REQUIRED WORK =
Of the entries below, copy only those lines that contain the word "margin".

----

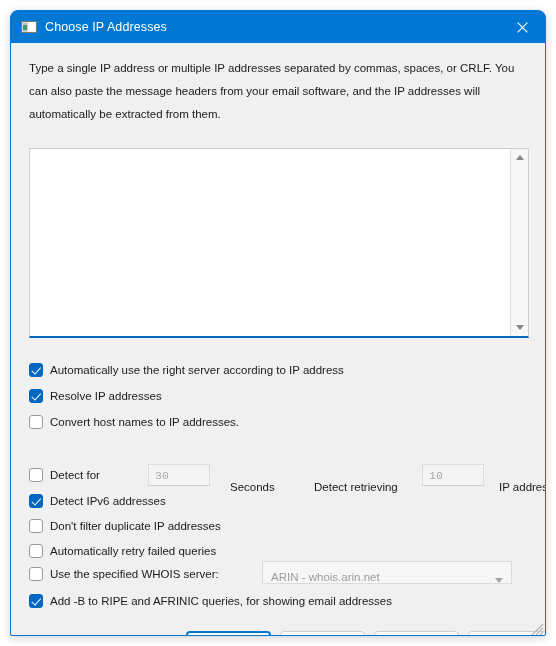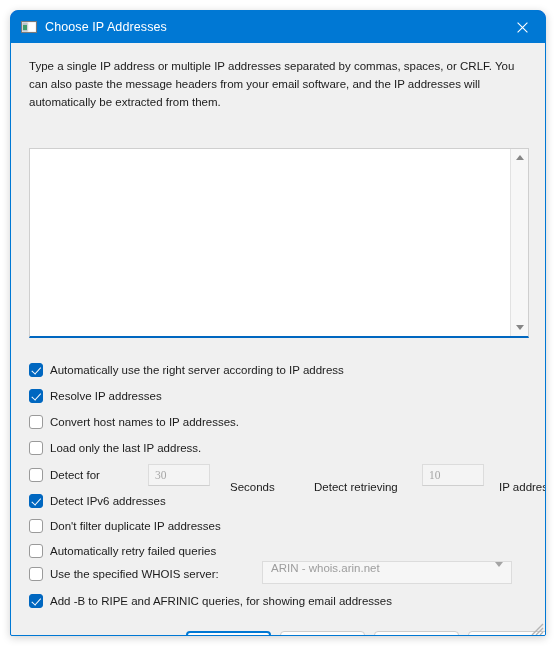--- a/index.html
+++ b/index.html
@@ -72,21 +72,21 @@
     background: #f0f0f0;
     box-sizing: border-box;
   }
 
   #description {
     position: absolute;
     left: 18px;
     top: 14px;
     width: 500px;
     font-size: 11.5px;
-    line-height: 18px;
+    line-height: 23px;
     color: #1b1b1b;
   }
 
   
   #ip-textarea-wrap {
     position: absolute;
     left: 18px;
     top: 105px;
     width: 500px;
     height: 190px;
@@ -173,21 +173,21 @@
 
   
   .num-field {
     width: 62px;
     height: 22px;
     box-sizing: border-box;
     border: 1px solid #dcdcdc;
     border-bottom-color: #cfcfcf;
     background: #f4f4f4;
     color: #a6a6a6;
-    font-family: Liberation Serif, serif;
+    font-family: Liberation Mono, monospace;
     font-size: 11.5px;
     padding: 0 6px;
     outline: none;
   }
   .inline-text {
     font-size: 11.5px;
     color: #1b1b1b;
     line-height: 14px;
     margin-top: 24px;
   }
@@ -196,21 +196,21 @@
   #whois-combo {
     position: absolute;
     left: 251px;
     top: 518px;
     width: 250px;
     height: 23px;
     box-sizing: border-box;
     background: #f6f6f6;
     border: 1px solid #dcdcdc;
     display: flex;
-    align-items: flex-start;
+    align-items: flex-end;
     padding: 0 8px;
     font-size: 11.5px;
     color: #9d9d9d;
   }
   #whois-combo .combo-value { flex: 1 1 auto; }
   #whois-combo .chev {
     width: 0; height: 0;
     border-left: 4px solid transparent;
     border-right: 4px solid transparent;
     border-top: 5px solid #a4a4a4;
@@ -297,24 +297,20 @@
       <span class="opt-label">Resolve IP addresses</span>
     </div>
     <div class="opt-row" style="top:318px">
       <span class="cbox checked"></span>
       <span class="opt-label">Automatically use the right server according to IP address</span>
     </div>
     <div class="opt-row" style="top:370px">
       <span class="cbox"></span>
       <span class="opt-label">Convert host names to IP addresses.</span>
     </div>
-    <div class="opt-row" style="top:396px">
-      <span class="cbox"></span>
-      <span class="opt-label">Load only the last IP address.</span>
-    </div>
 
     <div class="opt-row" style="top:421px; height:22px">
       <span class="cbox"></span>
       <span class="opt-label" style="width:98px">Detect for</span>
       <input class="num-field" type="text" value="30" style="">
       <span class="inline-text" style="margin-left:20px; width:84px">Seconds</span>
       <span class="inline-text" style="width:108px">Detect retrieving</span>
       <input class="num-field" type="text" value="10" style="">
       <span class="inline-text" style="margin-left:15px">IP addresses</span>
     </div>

----

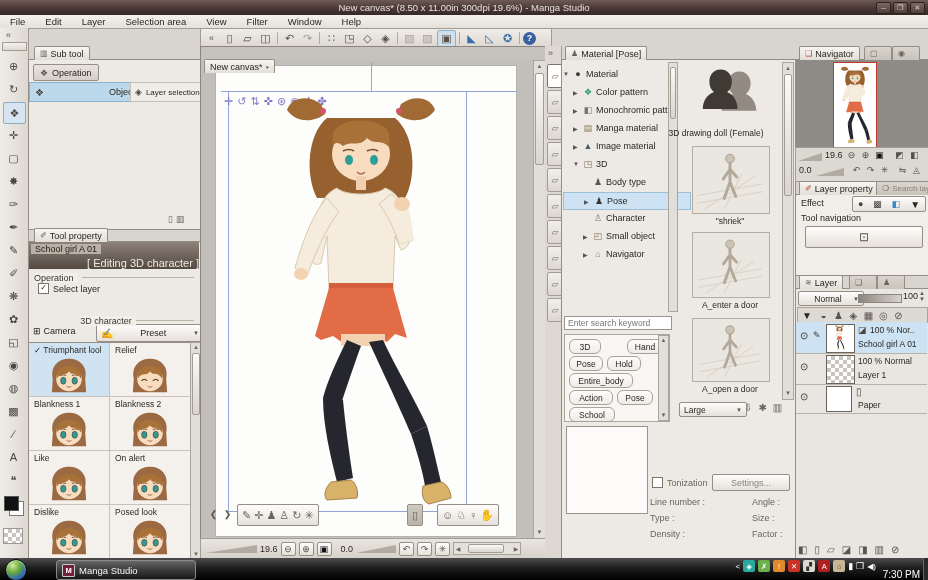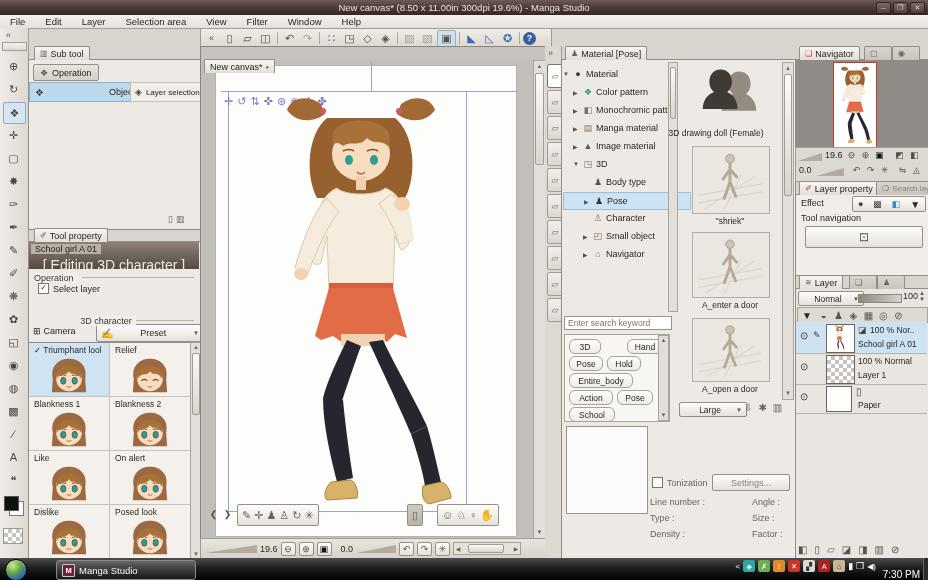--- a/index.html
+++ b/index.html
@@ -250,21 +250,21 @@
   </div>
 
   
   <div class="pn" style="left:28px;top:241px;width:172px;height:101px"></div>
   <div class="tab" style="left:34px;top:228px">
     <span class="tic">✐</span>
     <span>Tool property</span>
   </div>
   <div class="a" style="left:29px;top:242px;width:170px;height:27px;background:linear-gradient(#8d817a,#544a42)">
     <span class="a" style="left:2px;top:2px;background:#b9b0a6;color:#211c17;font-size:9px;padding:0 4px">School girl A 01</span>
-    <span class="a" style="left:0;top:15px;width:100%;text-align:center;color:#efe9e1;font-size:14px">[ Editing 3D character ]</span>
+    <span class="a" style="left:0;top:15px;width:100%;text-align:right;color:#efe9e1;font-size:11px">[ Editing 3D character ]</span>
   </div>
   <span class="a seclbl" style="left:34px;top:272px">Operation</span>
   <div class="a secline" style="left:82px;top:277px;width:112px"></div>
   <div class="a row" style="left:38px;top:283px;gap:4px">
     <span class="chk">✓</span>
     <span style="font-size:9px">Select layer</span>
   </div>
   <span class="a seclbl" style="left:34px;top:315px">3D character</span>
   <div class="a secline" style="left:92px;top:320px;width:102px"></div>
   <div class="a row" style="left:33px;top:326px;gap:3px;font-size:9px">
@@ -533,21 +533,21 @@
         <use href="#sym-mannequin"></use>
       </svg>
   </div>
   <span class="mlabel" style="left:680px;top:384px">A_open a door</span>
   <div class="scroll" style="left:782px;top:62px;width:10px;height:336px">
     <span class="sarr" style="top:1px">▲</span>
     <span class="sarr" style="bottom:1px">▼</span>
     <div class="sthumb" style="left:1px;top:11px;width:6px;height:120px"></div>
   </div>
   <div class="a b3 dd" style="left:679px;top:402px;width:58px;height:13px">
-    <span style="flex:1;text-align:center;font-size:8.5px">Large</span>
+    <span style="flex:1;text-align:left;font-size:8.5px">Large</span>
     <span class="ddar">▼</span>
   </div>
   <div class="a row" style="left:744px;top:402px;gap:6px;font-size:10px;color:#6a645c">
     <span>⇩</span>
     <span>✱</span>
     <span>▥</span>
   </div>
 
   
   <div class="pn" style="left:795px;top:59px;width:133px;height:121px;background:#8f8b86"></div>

----

ANSWER SPACE =
     margin-top: 24px;
       <span class="inline-text" style="margin-left:20px; width:84px">Seconds</span>
       <span class="inline-text" style="margin-left:15px">IP addresses</span>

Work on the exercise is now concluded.